**MATERIAL PROVIDED:**
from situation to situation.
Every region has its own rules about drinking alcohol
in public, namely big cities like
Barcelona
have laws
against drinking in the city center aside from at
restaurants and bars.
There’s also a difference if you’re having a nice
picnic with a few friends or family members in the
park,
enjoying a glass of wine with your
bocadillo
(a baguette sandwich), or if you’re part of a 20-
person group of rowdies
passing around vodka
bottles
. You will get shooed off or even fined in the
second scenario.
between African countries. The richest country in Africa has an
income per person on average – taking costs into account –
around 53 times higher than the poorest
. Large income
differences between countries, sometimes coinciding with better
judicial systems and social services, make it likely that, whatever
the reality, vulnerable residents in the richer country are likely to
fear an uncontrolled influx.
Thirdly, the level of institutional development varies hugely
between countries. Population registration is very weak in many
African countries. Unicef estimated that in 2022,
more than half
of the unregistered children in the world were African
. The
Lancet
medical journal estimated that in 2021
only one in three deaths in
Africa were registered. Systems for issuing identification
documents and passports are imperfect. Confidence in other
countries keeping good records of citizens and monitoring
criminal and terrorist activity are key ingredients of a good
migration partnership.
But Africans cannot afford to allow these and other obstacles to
* * *
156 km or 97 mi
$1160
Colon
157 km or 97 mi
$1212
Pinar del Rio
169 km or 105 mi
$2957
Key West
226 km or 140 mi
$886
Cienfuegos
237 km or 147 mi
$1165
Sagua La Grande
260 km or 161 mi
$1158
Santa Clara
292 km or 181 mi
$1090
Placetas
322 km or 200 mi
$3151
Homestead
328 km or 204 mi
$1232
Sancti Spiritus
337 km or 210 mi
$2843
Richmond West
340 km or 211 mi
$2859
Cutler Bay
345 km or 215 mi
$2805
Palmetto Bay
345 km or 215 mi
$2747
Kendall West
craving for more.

**WHAT NEEDS TO BE DONE:** Pull out the lines of the listing above, from the line containing "from situation to situation." through the line containing "But Africans cannot", including both of those lines, and reproduce them verbatim.

**SOLUTION TO THIS PROBLEM:**
from situation to situation.
Every region has its own rules about drinking alcohol
in public, namely big cities like
Barcelona
have laws
against drinking in the city center aside from at
restaurants and bars.
There’s also a difference if you’re having a nice
picnic with a few friends or family members in the
park,
enjoying a glass of wine with your
bocadillo
(a baguette sandwich), or if you’re part of a 20-
person group of rowdies
passing around vodka
bottles
. You will get shooed off or even fined in the
second scenario.
between African countries. The richest country in Africa has an
income per person on average – taking costs into account –
around 53 times higher than the poorest
. Large income
differences between countries, sometimes coinciding with better
judicial systems and social services, make it likely that, whatever
the reality, vulnerable residents in the richer country are likely to
fear an uncontrolled influx.
Thirdly, the level of institutional development varies hugely
between countries. Population registration is very weak in many
African countries. Unicef estimated that in 2022,
more than half
of the unregistered children in the world were African
. The
Lancet
medical journal estimated that in 2021
only one in three deaths in
Africa were registered. Systems for issuing identification
documents and passports are imperfect. Confidence in other
countries keeping good records of citizens and monitoring
criminal and terrorist activity are key ingredients of a good
migration partnership.
But Africans cannot afford to allow these and other obstacles to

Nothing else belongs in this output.